Übungstext -
14 Das Apothekengesetz 1907, RGBl. Nr. 5 in der Fassung BGBl. I Nr. 65/2002 (ApG), lautet auszugsweise:
„§ 9.
Konzession.
Der Betrieb einer öffentlichen Apotheke, welche nicht auf einem Realrechte beruht (radizierte, verkäufliche Apotheken), ist nur auf Grund einer besonderen behördlichen Bewilligung (Konzession) zulässig.
Im Konzessionsbescheid ist als Standort der Apotheke eine Gemeinde, eine Ortschaft, ein Stadtbezirk oder ein Teil eines solchen Gebietes zu bestimmen. Bei Apotheken, welche schon früher betrieben worden sind, ist der bisherige Standort aufrecht zu erhalten. Die Konzession hat nur für den Standort Geltung.
(...)
Verlegung
§ 14. (1) Die Verlegung einer Apotheke innerhalb des festgesetzten Standortes (§ 9 Abs. 2) bedarf der Genehmigung durch die Österreichische Apothekerkammer.
(2) Die Verlegung einer öffentlichen Apotheke an einen anderen Standort ist von der Bezirksverwaltungsbehörde zu bewilligen, wenn die Voraussetzungen des § 10 zutreffen und überdies von dem neuen Standort aus der Bedarf des Gebietes besser befriedigt werden kann.“
15 Die Revisionswerberin bringt zusammengefasst vor, es liege keine Verlegung innerhalb des festgesetzten Standorts iSd § 14 Abs. 1 ApG vor. Der „N-Platz“ weise einen nördlichen und einen südlichen Straßenzug auf, die beide den Namen „N-Platz“ trügen. Es sei geboten, ein Standortgebiet „kleinstmöglich zu bewilligen“. Interpretiere man die Standortumschreibung im Revisionsfall gemäß diesem Postulat, falle „nicht einmal die Fläche des N-Platzes selbst in das bewilligte Standortgebiet“, da dieses „bereits durch die nördlich des ‚N-Platzes‘ verlaufende Straße, welche die in der Standortumschreibung enthaltene Bezeichnung ‚N-Platz‘ trägt, begrenzt“ sei. Selbst wenn man dem nicht folgen wollte, läge „nur der N-Platz selbst noch in diesem Standortgebiet“, nicht aber „ein Einkaufszentrum, welches südlich des ‚N-Platzes‘ gelegen“ sei. Das Einkaufszentrum, in dem sich die Betriebsstätte der in Rede stehenden Apotheke befinde, liege „schlicht neben dem ‚N-Platz‘“. Da die Standortumschreibung ausdrücklich „vom ‚Gebiet S-Gasse, N-Platz, [...]“ spreche und nicht etwa von „sämtlichen Begrenzungsstraßen bzw -gassen beiderseits“, erschöpfe sich das Standortgebiet „in seiner südlichen Ausdehnung im N-Platz selbst“.

Gezeigtes Material -
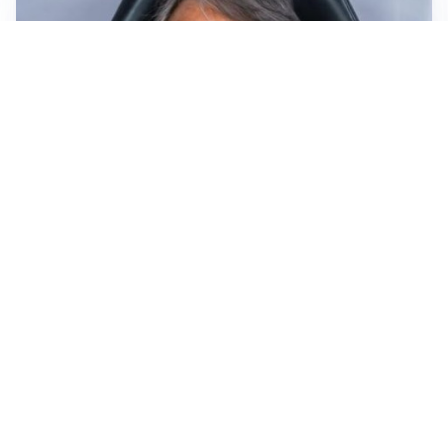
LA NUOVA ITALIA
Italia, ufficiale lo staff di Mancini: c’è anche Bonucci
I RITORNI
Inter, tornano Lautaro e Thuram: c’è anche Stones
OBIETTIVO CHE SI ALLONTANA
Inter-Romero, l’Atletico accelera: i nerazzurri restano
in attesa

* * *

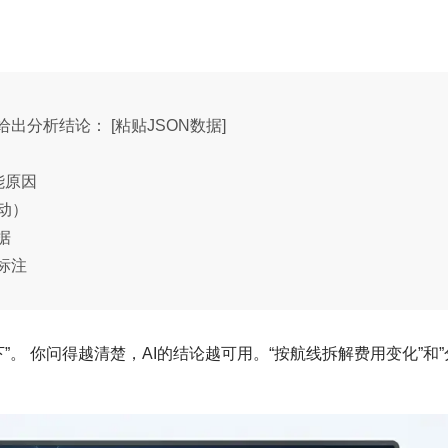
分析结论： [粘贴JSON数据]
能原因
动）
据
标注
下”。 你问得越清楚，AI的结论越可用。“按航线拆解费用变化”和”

Was zu tun ist -
A) Geben Sie aus dem Übungstext den Abschnitt wörtlich aus, der mit den Worten „14 Das Apothekengesetz“ beginnt und mit „Bewilligung (Konzession) zulässig.“ endet.
B) Warum erschöpft sich das Standortgebiet nach Ansicht der Revisionswerberin in seiner südlichen Ausdehnung im N-Platz selbst? Antworten Sie anhand des Übungstextes in ein bis drei Sätzen.

Lösungen -
A)
14 Das Apothekengesetz 1907, RGBl. Nr. 5 in der Fassung BGBl. I Nr. 65/2002 (ApG), lautet auszugsweise:
„§ 9.
Konzession.
Der Betrieb einer öffentlichen Apotheke, welche nicht auf einem Realrechte beruht (radizierte, verkäufliche Apotheken), ist nur auf Grund einer besonderen behördlichen Bewilligung (Konzession) zulässig.

B) Die Standortumschreibung spricht ausdrücklich vom „Gebiet S-Gasse, N-Platz, [...]“. Sie spricht nicht etwa von sämtlichen Begrenzungsstraßen bzw. -gassen beiderseits.